::: Document excerpt :::

# Variables

Variables are containers. Variables can contain numbers, words, result of operations, list of those, and any other programming object. As soon as you store an object into a variable, every time you need it for further operations you can use the name of that variable to retrieve it.

In [1]:
# Initialising variables with words
name = "Stefano"
surname = "Rapisarda"

# Initialising variables with numbers
age = 25

# Initialising variables with result of operations
full_name = name + ' ' + surname

# Initialising variables with list of items
hobbies = ["music","photography","cooking","yoyoing"]

# Functions

Functions in programming perform actions. In `python` you can recognise functions asn they are usually called with vers and they always have round parenthesis. For example, `print()` is a function. Functions always perform an action and return a result. Functions also accept parameters, i.e. variables that they use to perform a particular action.

In [3]:
# Using a function with a single argument
print(full_name)

Stefano Rapisarda


In [6]:
# Using a functions that returns a result
len(hobbies)

4

In [8]:
# Storing the result of a function into a variable. Using that variable as parameter for another function
n_hobbies = len(hobbies)
print('Stefano has',len(hobbies),'hobbies')

Stefano has 4 hobbies


# Loops

Machines are very good on repeating the same thing over and over. In programming, you can repeating a single action or a block of action using loops. There are several kinds of loops and the `for` loop is one of those.

In [9]:
# Loop demonstration
for step in range(0,10):
    print(step)

:::

Stated exercise A:
Answer from the Python basics tutorial, one line per answer:
(i) What number is assigned to `age`?
(ii) What value does `len(hobbies)` return?
(iii) Which kind of loop does the tutorial name as one of several kinds?
Stated exercise B: Pick up the Python basics tutorial at the point where it stops and keep writing it.

::: Collected material :::

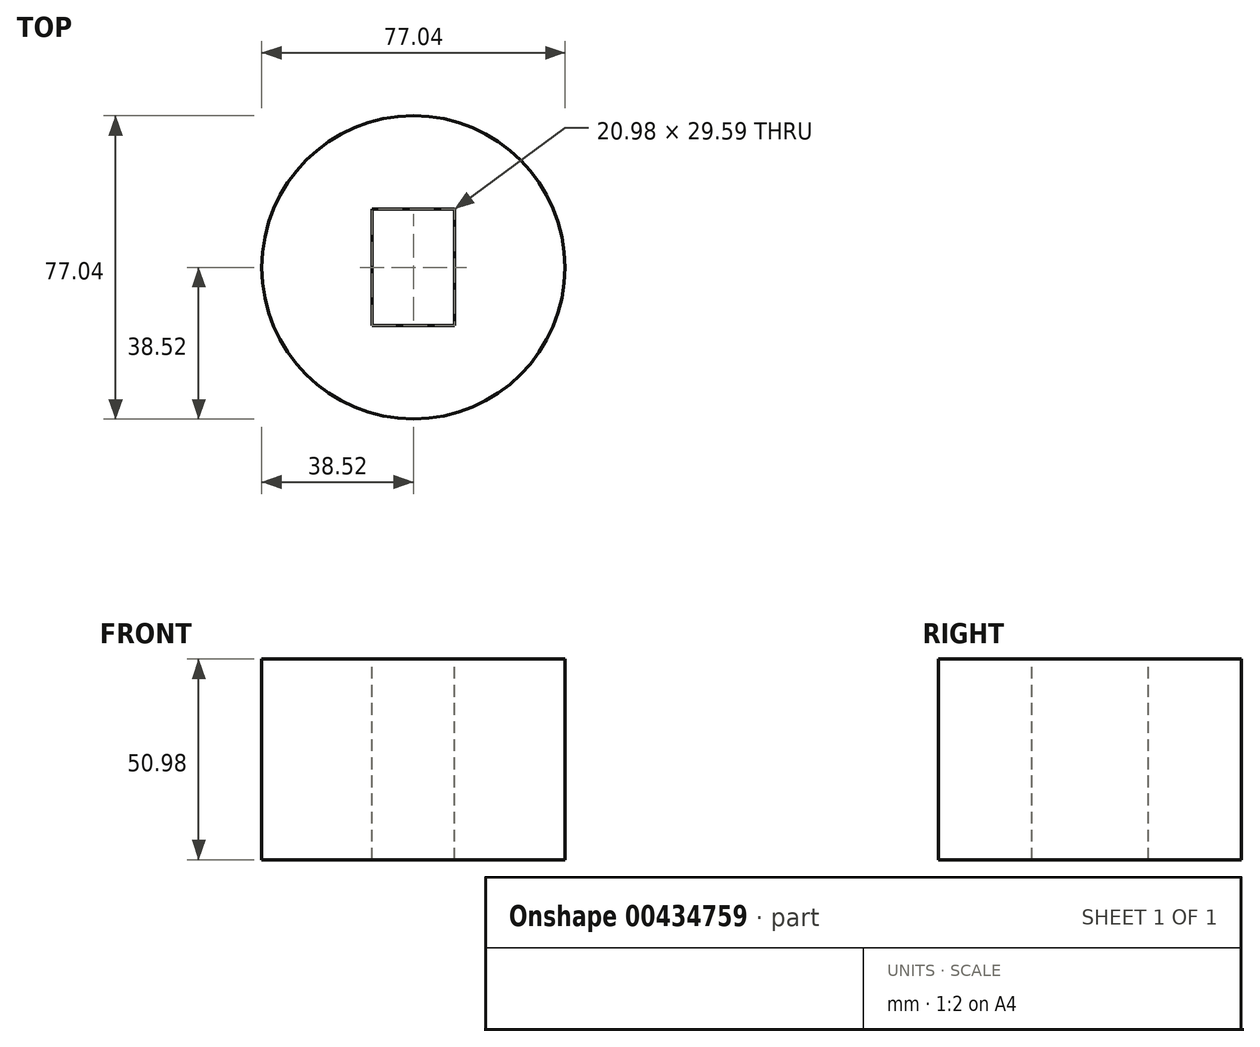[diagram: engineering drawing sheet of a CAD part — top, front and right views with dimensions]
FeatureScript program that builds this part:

:::

Task answer A:
(i) 25
(ii) 4
(iii) The `for` loop

Task answer B:
0
1
2
3
4
5
6
7
8
9


The function `range(0,10)` creates a sequence of integer (without decimals) numbers from 0 to 9. Using the words `for` and `in`, when can *iterate* through these numbers. The syntax `for step in range(0,10)` will repeat instructions 10 times and for each time instructions are repeated, the variable `step` will take an increasing number from 0 to 10. In this way, in the first iteration `step` will be 0, in the second iteration it will be 1, and so on. All the instructions with an indend following the for loop (in our case, just the function `print(step)`) will be repeated until the for loop is done.

In [14]:
# Operations inside and ourside the for loop
print("Stefano's hobbies:")
print('-'*30)
for i in range(len(hobbies)):
    print(hobbies[i])
print('-'*30)

Stefano's hobbies:
------------------------------
music
photography
cooking
yoyoing
------------------------------


# Conditional Statements (IF ... ELSE ...)
In programming you will often find yourself in the situation of chacking if a variable is equal to a specific number or words. For example, among Stefano's hobbies, we want to check if "music" is one of those. To perform these kind of check we will use conditional statements. In programming, conditional statements check if a condition is true or not. After the condition is checked, we can specify an operation or a block of operations that will be executed if either the condition is true or not.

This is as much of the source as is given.